Stay tuned, we will reach out again with more information soon!
Then you could basically modify your flow, currently checking out the quickfix branch, and use that. Here’s my expanded flow if that helps, hope I haven’t missed anything.
git clone https://github.com/balena-io-playground/balena-migrate && cd balena-migrate/migratecfg && git checkout quickfix This is while we are checking the changes in the quickfix branch, once that is merged, this last part (the git checkout .... will not be needed)
wget https://files.resin.io/resinos/raspberrypi3/2.43.0%2Brev1.dev/image/balena.img.zip In order to download the balenaos rpi3 image. This is unconfigured image, so will need a config.json
unzip balena.img.zip && gzip balena.img
cp balena-migrate-sample.conf balena-migrate.conf
a. then updating the IMAGE_FILE=balena.img.gz environment variable
b. setting BALENA_CONFIG=config.json and create that config.json file there from one config download from the dashboard (navigate to the target application, “Add Device” > “Advanced” > “Download configuration file only”)
c. setting REQUIRE_NMGR_FILE=FALSE
d. set NO_FLASH=FALSE and NO_SETUP=FALSE (can also add DEBUG and LOG_... settings if want to debug further, but not required)
run the migrator sudo ./balena-migrate -c balena-migrate.conf
This succeeded for me on a Raspbian 9 Stretch & Raspberry Pi 3.
If it works for you, we’ll merge the changes, and no extra checkout will be needed, so would be eager to hear your feedback! And the new tool would be generally ore robust in the future.
basename needs to be added, as the stage2 updater uses it, but if not copied in, that step will be broken
sync is also needed to be added, as after file operations it’s good practice to call sync, so that all the changes are written to disk. If not called, the code can operate on half-written data, or move on while changes are not persisted (just kept in memory/buffers). It doesn’t mean data was corrupted, it was just incomplete (moving on too fast).
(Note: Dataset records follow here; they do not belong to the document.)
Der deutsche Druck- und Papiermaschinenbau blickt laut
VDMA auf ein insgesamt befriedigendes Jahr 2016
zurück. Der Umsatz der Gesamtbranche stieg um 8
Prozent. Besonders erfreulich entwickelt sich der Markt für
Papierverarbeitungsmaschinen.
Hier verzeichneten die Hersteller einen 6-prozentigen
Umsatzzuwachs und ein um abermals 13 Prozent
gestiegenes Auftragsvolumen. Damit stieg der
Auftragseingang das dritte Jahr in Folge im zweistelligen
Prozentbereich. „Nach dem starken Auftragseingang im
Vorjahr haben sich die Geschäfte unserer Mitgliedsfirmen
Actually, during balena-migrate execution, the gzipping process is working fine and a valid backup.tgz was created. The problem occurs after the reboot, the backup.tgz in /mnt/data/ is corrupted for compressed files with a large size.
tar -ztvf backup.tgz
...
...
tar: unexpected end of file
tar: short
I have tried that twice with different content to backup in each time. I noticed that the restored tgz file is truncated in both tries, and with a size of 127M.
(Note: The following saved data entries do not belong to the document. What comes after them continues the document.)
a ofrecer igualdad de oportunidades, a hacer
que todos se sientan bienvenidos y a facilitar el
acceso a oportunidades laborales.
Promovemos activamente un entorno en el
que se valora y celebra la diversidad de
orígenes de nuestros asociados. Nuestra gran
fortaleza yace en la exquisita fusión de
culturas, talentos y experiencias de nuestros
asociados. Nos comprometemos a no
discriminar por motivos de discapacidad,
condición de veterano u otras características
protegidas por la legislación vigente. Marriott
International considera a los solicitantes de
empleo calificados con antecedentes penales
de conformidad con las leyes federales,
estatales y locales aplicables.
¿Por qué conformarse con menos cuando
I understand that the truncating is related to memory limit . Is there a chance to backup compressed content with size ~ 20 GB ? Any suggestion ? Disk repartition before stage 2 ?
hey @omarsastec, are you trying to transfer ~20GB of data, hence that number you mention?
The amount of data that can be transferred depends on the available device memory, as the hard drive is modified completely in the migration process, thus everything that needs to be transferred have to fit into a limited amount of space.
What sort of thing are you trying to migrate over, if we may ask? Just to understand your use case better. Are these database files, videos, some other large files? Could any of those actually be part of your application data on the balena side? We appreciate any context that you could share.
Yeah, I would agree that external storage or some other way to transfer the videos are much better in this case. The backup is mostly conceived to provide a way of getting in settings files, or other smaller stuff that are unique to a device.
The tar/gzip’ing is used, as the device is restoring from a single file, that can hold all folder structure and other file metadata, the compression is sort of secondary aspect, anyways.
Like i have already mentioned, transferring data to an external storage isn’t yet an option.
Isn’t it possible to ensure partial disk repartition ? Means before proceeding to stage 2, we create a partition that holds backup data, then we proceed by installing balena in the left space.
Unfortunately, as mentioned, this is a deprecated project and we don’t support partial repartitioning. As Greg says, balenaOS expects to be installed on an entire media device, as it also dynamically reconfigures the remaining partition space at first boot. Because of this, any changes to the same media node being used to install balenaOS on will be destroyed.
Currently I believe your only option is to store this backup data on an external media node.